Write out every line of the rows below word for word, leaving out the pictures.

[Items from a data source]
○ ○ ○

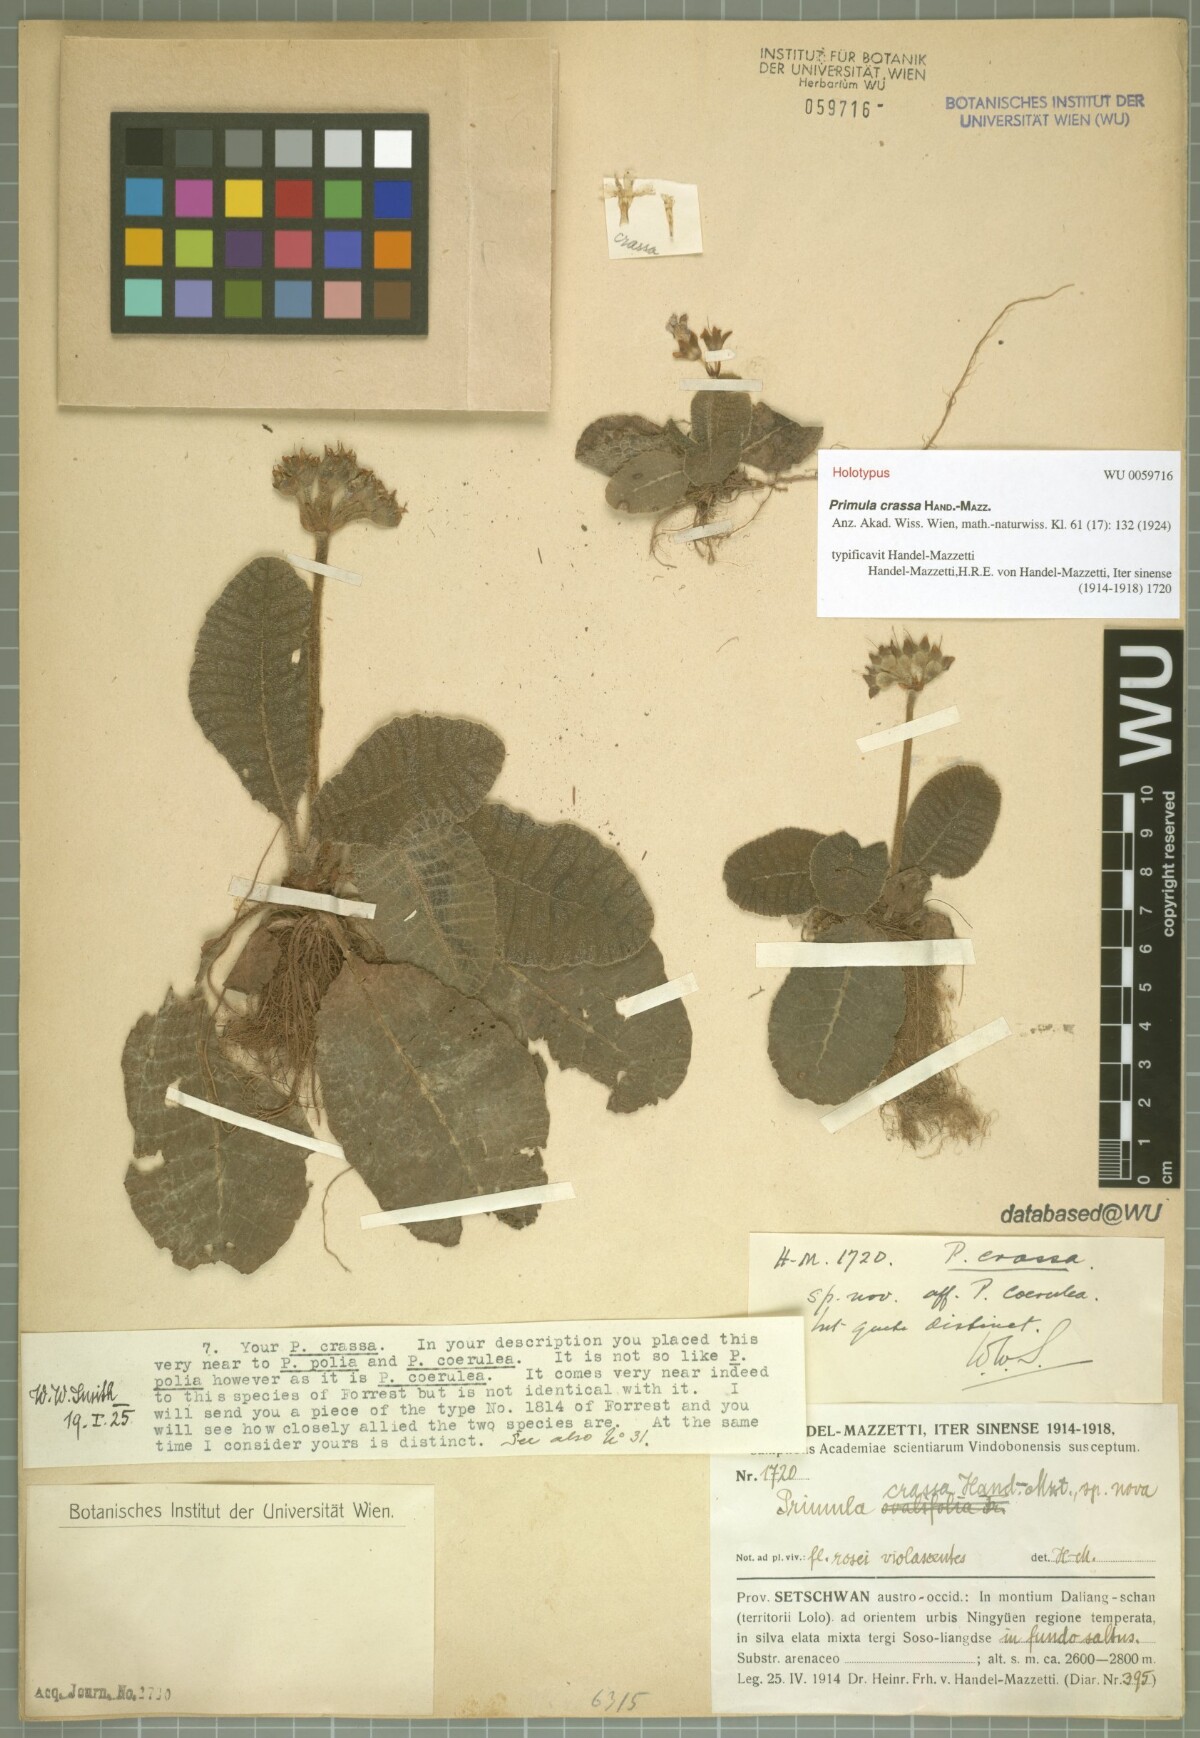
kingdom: Plantae
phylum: Tracheophyta
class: Magnoliopsida
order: Ericales
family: Primulaceae
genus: Primula
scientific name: Primula crassa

○ ○ ○

• **Answer to the task**:
kingdom: Plantae
phylum: Tracheophyta
class: Magnoliopsida
order: Ericales
family: Primulaceae
genus: Primula
scientific name: Primula crassa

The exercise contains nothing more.